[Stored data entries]
════════════════

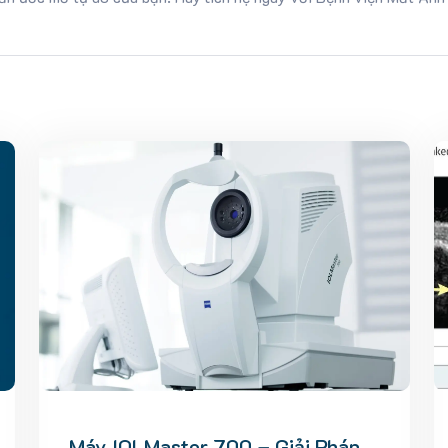
Máy IOLMaster 700 – Giải Pháp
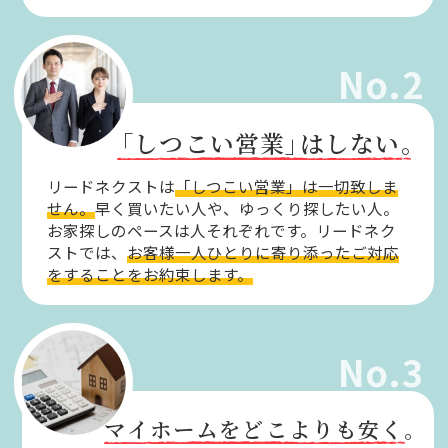
No.2
「しつこい営業」
はしない。
リードネクストは
「しつこい営業」は一切致しま
せん。
早く買いたい人や、ゆっくり探したい人。
お家探しのペースは人それぞれです。リードネク
ストでは、
お客様一人ひとりに寄り添ったご対応
をすることをお約束します。
No.3
マイホームをどこよりも安く。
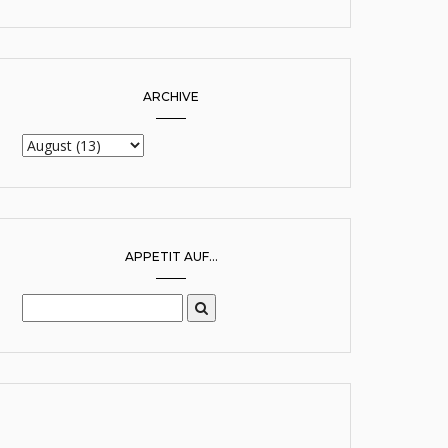
ARCHIVE
APPETIT AUF...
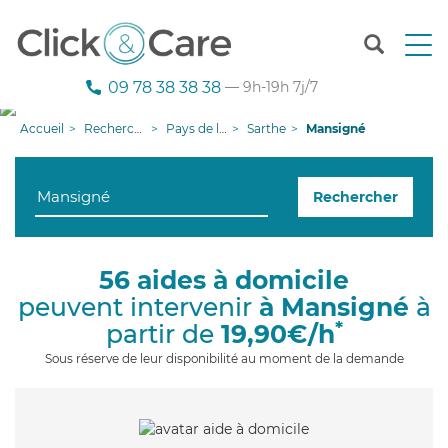
T
o
g
09 78 38 38 38
— 9h-19h 7j/7
g
l
Accueil
Recherche aide à domicile
Pays de la Loire
Sarthe
Mansigné
e
n
a
Rechercher
v
i
g
a
56 aides à domicile
t
peuvent intervenir
à Mansigné
à
i
o
*
partir de
19,90€/h
n
Sous réserve de leur disponibilité au moment de la demande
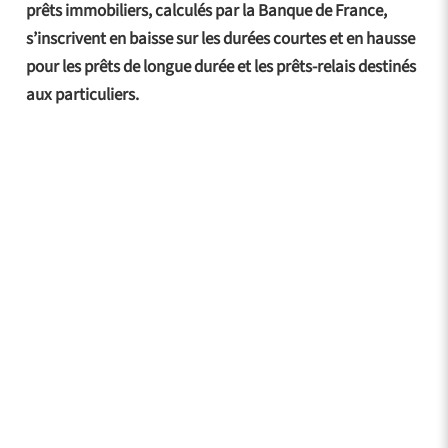
prêts immobiliers, calculés par la Banque de France,
s’inscrivent en baisse sur les durées courtes et en hausse
pour les prêts de longue durée et les prêts-relais destinés
aux particuliers.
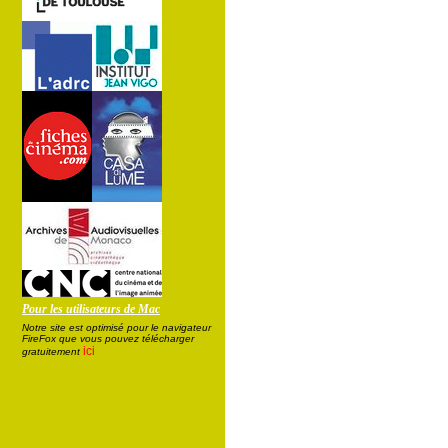
Pour les utilisateurs de Mac
Notre site est optimisé pour le navigateur
FireFox que vous pouvez télécharger
ici
gratuitement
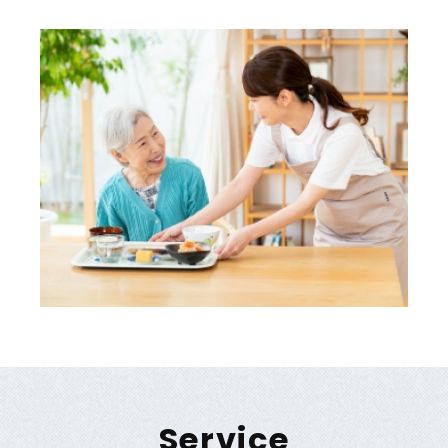
個人情報保護方針
S
e
r
v
i
c
e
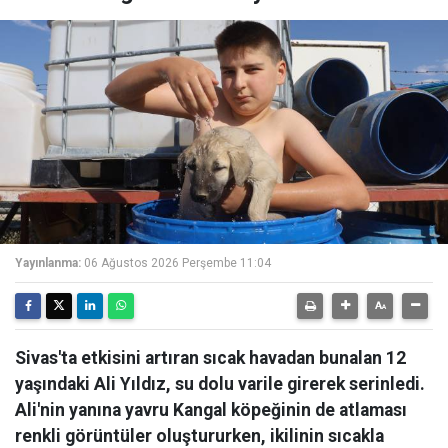
Yayınlanma:
06 Ağustos 2026 Perşembe 11:04
Sivas'ta etkisini artıran sıcak havadan bunalan 12
yaşındaki Ali Yıldız, su dolu varile girerek serinledi.
Ali'nin yanına yavru Kangal köpeğinin de atlaması
renkli görüntüler oluştururken, ikilinin sıcakla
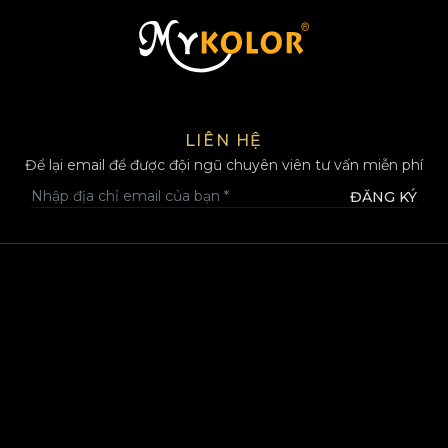
MYKOLOR
LIÊN HỆ
Để lại email để được đội ngũ chuyên viên tư vấn miễn phí
ĐĂNG KÝ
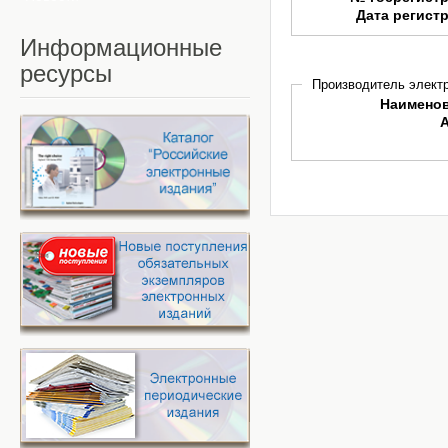
Дата регист
Информационные
ресурсы
Производитель электр
Наимено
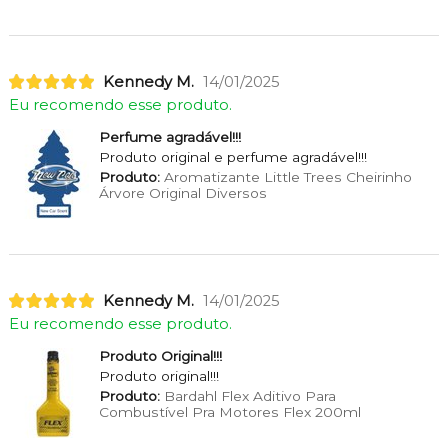
Kennedy M.
14/01/2025
Eu recomendo esse produto.
Perfume agradável!!!
Produto original e perfume agradável!!!
Produto:
Aromatizante Little Trees Cheirinho
Árvore Original Diversos
Kennedy M.
14/01/2025
Eu recomendo esse produto.
Produto Original!!!
Produto original!!!
Produto:
Bardahl Flex Aditivo Para
Combustível Pra Motores Flex 200ml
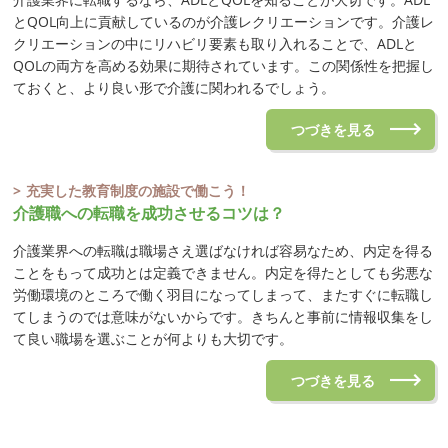
とQOL向上に貢献しているのが介護レクリエーションです。介護レ
クリエーションの中にリハビリ要素も取り入れることで、ADLと
QOLの両方を高める効果に期待されています。この関係性を把握し
ておくと、より良い形で介護に関われるでしょう。
つづきを見る
充実した教育制度の施設で働こう！
介護職への転職を成功させるコツは？
介護業界への転職は職場さえ選ばなければ容易なため、内定を得る
ことをもって成功とは定義できません。内定を得たとしても劣悪な
労働環境のところで働く羽目になってしまって、またすぐに転職し
てしまうのでは意味がないからです。きちんと事前に情報収集をし
て良い職場を選ぶことが何よりも大切です。
つづきを見る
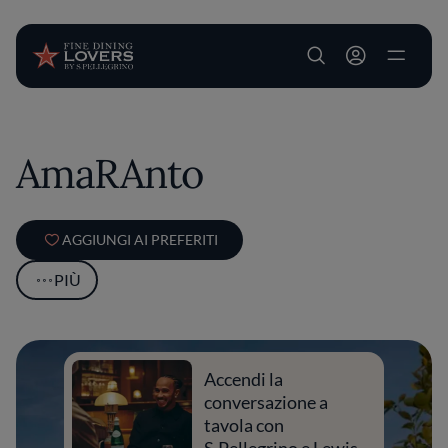
User account m
Salta al contenuto principale
AmaRAnto
AGGIUNGI AI PREFERITI
PIÙ
Accendi la
conversazione a
tavola con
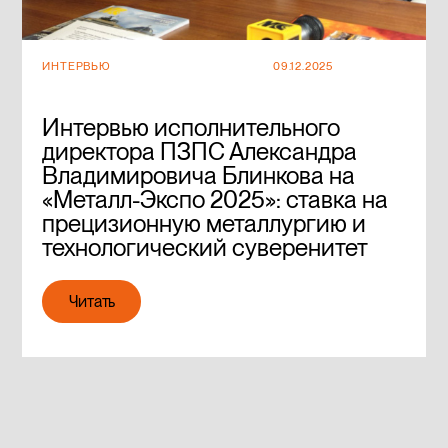
ИНТЕРВЬЮ
09.12.2025
Интервью исполнительного
директора ПЗПС Александра
Владимировича Блинкова на
«Металл-Экспо 2025»: ставка на
прецизионную металлургию и
технологический суверенитет
Читать
Читать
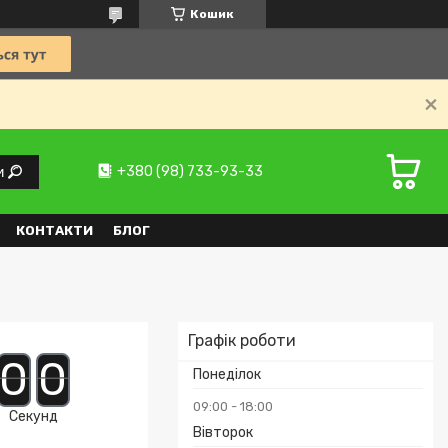
Кошик
+380 (98) 733-93-33
и
КОНТАКТИ
БЛОГ
Графік роботи
0
0
Понеділок
09:00
18:00
Секунд
Вівторок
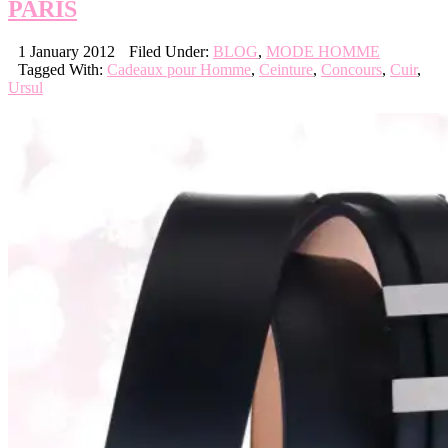
PARIS
1 January 2012
Filed Under:
BLOG
,
MODE HOMME
Tagged With:
Cadeaux pour Homme
,
Ceinture
,
Concours
,
Cuir
,
Ursul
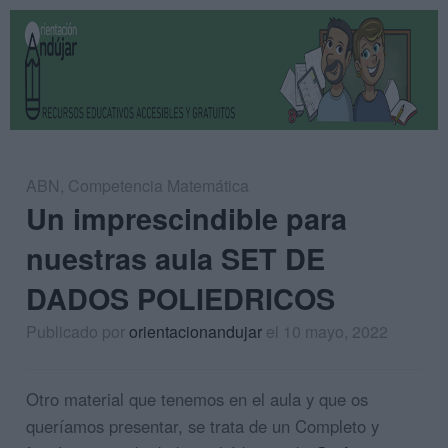
ABN
,
Competencia Matemática
Un imprescindible para
nuestras aula SET DE
DADOS POLIEDRICOS
Publicado por
orientacionandujar
el 10 mayo, 2022
Otro material que tenemos en el aula y que os
queríamos presentar, se trata de un Completo y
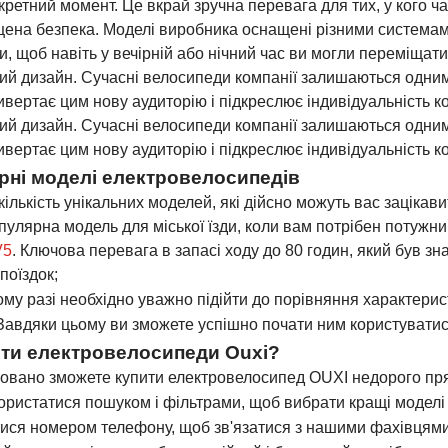
нкретний момент. Це вкрай зручна перевага для тих, у кого ч
ена безпека. Моделі виробника оснащені різними системами
и, щоб навіть у вечірній або нічний час ви могли переміща
ий дизайн. Сучасні велосипеди компанії залишаються одним
вертає цим нову аудиторію і підкреслює індивідуальність к
ий дизайн. Сучасні велосипеди компанії залишаються одним
вертає цим нову аудиторію і підкреслює індивідуальність к
рні моделі електровелосипедів
кількість унікальних моделей, які дійсно можуть вас зацікавит
опулярна модель для міської їзди, коли вам потрібен потужни
V5
. Ключова перевага в запасі ходу до 80 годин, який був з
поїздок;
ому разі необхідно уважно підійти до порівняння характерис
Завдяки цьому ви зможете успішно почати ним користуватис
ити електровелосипеди Ouxi?
овано зможете купити електровелосипед OUXI недорого прям
ористатися пошуком і фільтрами, щоб вибрати кращі моделі
ися номером телефону, щоб зв'язатися з нашими фахівцями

════════════════

__Assigned task__. Select every line above that contains the word "agradável", and copy it.

__Output__.
Perfume agradável!!!
Produto original e perfume agradável!!!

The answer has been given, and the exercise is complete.